#### [THE RECORDS]

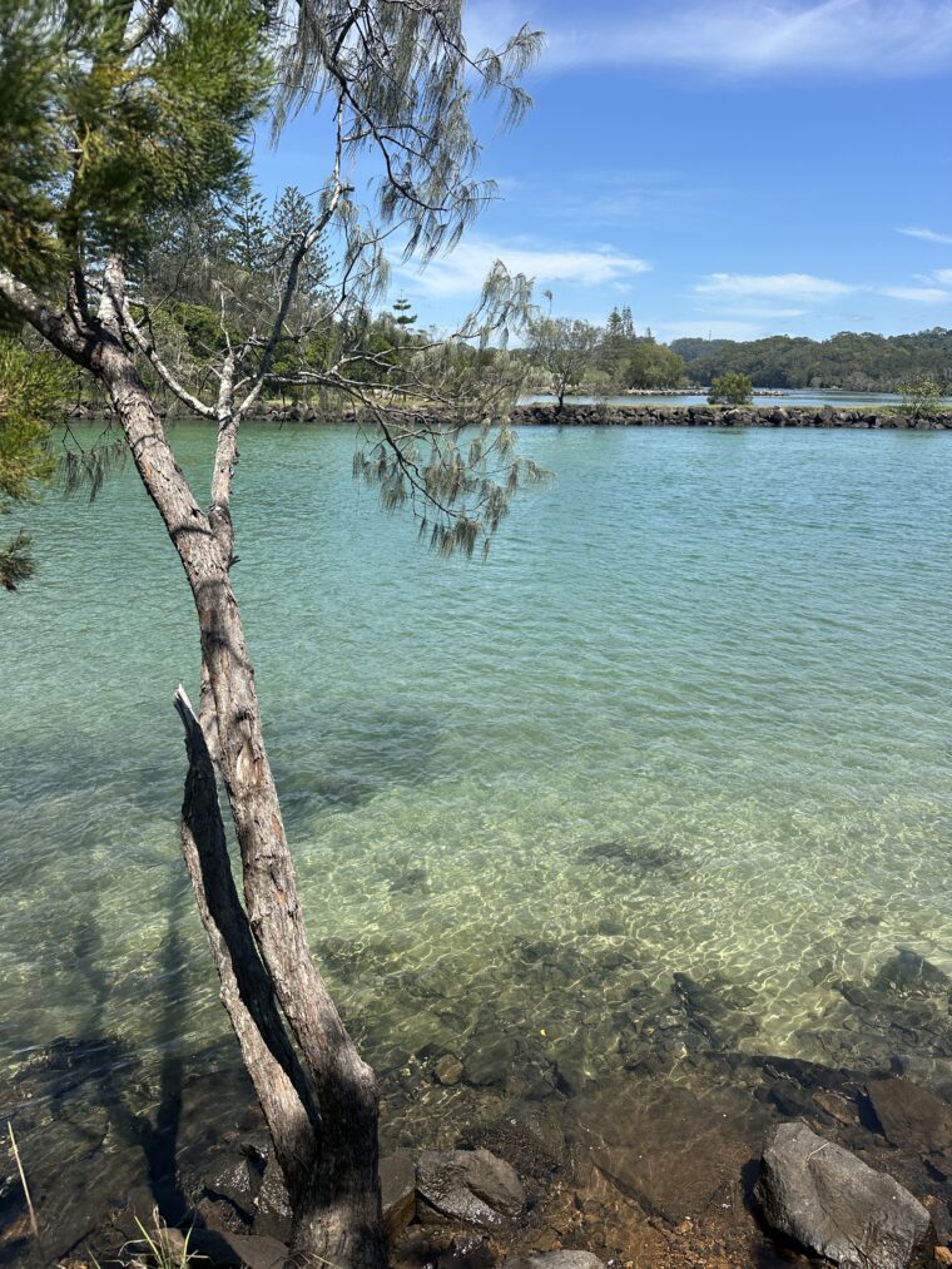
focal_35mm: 24
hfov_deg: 56.8
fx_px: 880
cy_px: 634
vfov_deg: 71.6
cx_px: 476
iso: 80
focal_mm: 6.86
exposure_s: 1/3717
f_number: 1.78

#### [WORK TO BE COMPLETED]
Without altering a word, return all of the records above and leave out their pictures.

#### [ANSWER BOX]
focal_35mm: 24
hfov_deg: 56.8
fx_px: 880
cy_px: 634
vfov_deg: 71.6
cx_px: 476
iso: 80
focal_mm: 6.86
exposure_s: 1/3717
f_number: 1.78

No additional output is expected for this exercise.